Our death has now through Christ’s death become a medicine unto life, so that when we begin to die, then for the first time we really begin to live, because the sin with which we were born is so deeply rooted in us that we can not be free from it as long as we live. And we are not fit for eternal life as long as we live. And we are not fit for eternal life as long as we are laden with sin, which is active in our mortal members; therefore it is necessary that death comes and strikes down man in whom sin reigns, so that the body is brought to naught. For this reason death is now become a remarkable medicine. And although this medicine is bitter to experience, it is nevertheless beneficial for us, and we can observe from this severe remedy how grievous is the sickness of sin with which we are afflicted. And we are poor and wretched folk as long as we remain in this miserable life. In this poor world there is no security, but from all sides we are troubled by sin. Therefore, let us earnestly fall down before our heavenly Father, and pray him for grace not to fear or dread death, since it is quite beneficial that we for a short time taste this physical death with Christ, in order that we may also be raised again with him to blessedness. And we should not mourn and grieve too much that our friends have departed, because they are now separated from this misery and danger in which we still remain, and they are now come into the peace of Christ, where they shall rest until the last judgment. Then we shall be reunited with them and thus remain with Christ forever. With this we should now comfort one another. May God Almighty grant us his holy grace, that we may so walk here in this life, among those things which are temporal, as not to lose that which is spiritual and eternal. Amen.
Excerpted in For All the Saints, ed.

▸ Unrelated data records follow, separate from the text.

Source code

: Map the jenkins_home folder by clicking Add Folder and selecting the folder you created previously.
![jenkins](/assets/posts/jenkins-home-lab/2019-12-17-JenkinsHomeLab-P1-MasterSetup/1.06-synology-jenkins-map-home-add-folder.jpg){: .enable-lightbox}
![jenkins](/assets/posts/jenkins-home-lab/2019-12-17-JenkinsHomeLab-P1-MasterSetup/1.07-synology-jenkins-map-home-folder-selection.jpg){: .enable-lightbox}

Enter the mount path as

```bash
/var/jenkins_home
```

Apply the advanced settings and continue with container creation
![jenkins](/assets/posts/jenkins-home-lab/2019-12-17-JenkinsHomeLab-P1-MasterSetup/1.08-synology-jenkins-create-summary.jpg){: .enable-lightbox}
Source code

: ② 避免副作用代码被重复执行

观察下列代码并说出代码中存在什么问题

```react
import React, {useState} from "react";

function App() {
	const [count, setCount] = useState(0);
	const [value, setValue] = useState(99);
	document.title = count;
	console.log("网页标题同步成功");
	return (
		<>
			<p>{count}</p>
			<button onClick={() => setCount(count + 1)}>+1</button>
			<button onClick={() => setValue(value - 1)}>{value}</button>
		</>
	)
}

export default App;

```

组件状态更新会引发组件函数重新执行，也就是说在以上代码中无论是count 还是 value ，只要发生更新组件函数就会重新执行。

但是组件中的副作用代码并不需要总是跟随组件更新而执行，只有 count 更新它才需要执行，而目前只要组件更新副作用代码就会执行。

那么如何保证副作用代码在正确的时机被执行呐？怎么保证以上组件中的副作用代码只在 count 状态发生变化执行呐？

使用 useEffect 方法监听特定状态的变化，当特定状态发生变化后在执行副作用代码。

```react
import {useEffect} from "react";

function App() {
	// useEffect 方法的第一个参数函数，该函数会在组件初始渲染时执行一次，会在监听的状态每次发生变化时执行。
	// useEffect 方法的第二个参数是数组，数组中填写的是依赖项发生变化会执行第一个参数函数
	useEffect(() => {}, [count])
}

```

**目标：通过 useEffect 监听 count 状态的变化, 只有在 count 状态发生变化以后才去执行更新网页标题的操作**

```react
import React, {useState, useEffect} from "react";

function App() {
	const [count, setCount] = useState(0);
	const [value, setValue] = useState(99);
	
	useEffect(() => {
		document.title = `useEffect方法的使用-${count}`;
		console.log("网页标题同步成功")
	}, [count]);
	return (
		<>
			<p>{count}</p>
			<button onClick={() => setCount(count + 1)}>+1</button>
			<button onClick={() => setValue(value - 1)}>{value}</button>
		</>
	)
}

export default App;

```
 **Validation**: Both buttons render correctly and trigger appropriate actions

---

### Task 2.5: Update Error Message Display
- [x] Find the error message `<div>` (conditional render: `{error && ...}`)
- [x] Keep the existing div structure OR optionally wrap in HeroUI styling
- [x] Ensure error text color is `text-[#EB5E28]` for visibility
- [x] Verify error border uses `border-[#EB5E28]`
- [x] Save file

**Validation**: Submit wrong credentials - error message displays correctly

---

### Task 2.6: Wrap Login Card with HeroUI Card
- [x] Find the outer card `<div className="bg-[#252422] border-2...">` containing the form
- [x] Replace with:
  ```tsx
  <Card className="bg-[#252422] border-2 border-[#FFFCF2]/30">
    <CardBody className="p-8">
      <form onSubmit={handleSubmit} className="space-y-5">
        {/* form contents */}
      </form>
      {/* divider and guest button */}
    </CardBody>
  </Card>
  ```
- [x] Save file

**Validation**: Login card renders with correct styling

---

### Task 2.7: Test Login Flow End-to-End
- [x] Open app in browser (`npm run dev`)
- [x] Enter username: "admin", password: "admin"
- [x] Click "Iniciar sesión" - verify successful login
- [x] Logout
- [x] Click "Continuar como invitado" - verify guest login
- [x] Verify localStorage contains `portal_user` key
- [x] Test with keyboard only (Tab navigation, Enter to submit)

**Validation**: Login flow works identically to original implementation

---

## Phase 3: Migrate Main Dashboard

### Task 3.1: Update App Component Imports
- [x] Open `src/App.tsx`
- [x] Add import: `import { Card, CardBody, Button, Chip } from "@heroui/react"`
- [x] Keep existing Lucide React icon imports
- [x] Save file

Frederick J. Schumacher and Dorothy Zelenko, vol. 3 (Delhi: American Lutheran Publicity Bureau, 1995), 77-78.

Propers

Almighty God, through the labors of your learned servants Olavus and Laurentius Petri you gave the people of Sweden the Scriptures and the services of the church in their own tongue: Mercifully grant that people everywhere may hear and understand the good news of salvation, and be drawn to the kingdom of your blessed Son Jesus Christ our Lord, who lives and reigns with you and the Holy Spirit, one God, now and forever.
PHP

Readings: Jeremiah 1:4-10; Psalm 46; 1 Corinthians 3:11-23; Mark 10:35-45
Hymn of the Day:Oh, sing jubilee to the Lord” (LBW 256)
Prayers: For the Church in Sweden: its archbishop, bishops, priests, and people; For the gift of wisdom and learning for the clergy; For a deepened appreciation of the long tradition of the church.